#### [What is expected]
Give the number of lines in the following entries that contain the word "right", with nothing added.

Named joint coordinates

◇ ◇ ◇ ◇

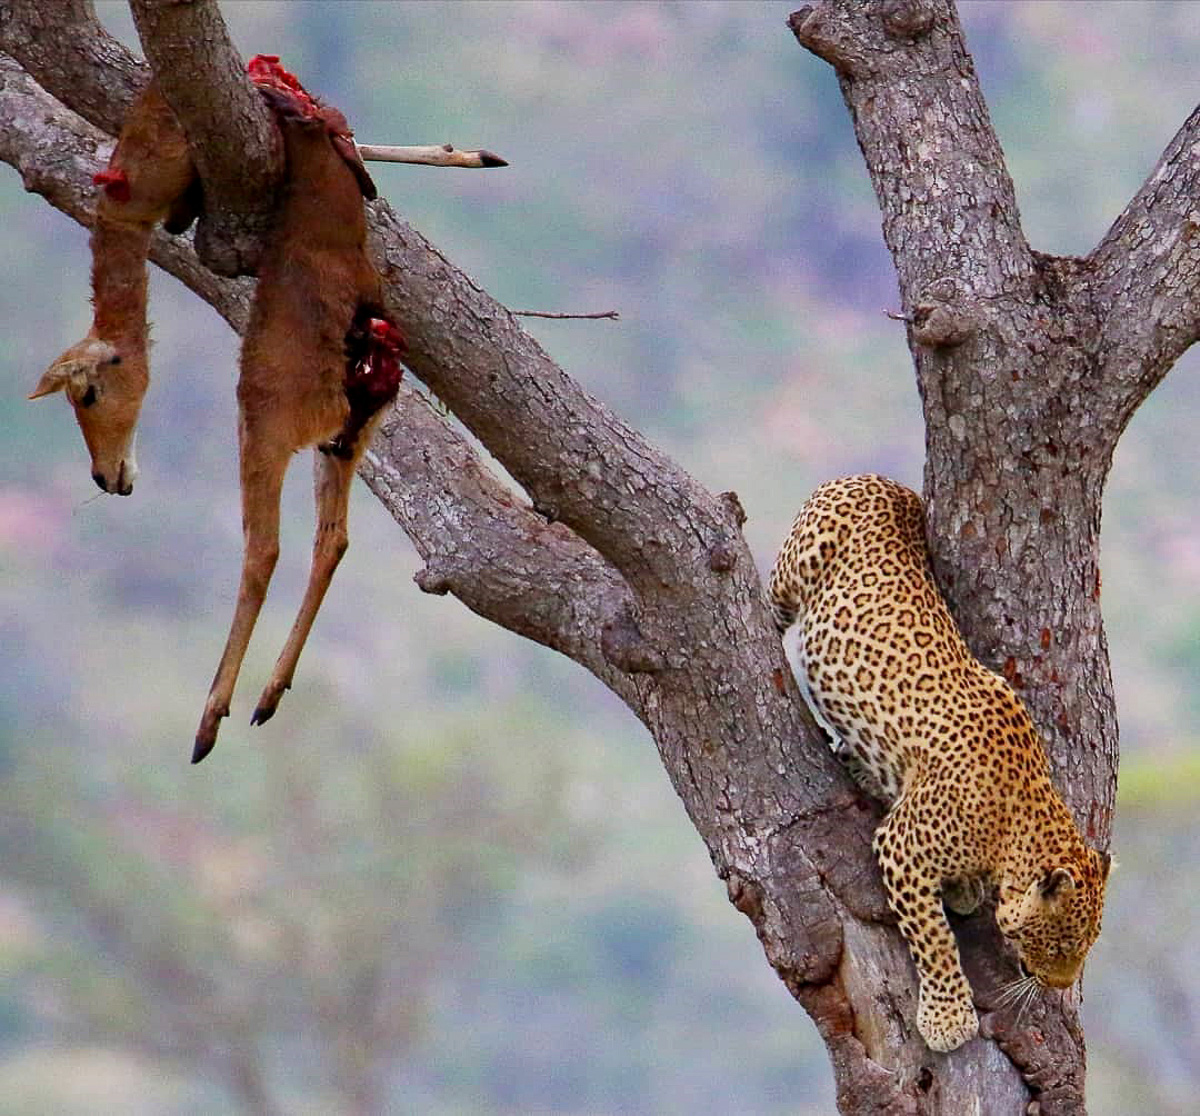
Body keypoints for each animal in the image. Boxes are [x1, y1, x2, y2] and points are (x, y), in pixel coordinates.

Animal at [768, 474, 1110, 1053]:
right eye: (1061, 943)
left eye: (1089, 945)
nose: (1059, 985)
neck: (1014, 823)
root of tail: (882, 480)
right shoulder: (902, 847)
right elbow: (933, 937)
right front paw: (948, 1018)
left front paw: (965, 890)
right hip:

◇ ◇ ◇ ◇

#### [Response for this exercise]
5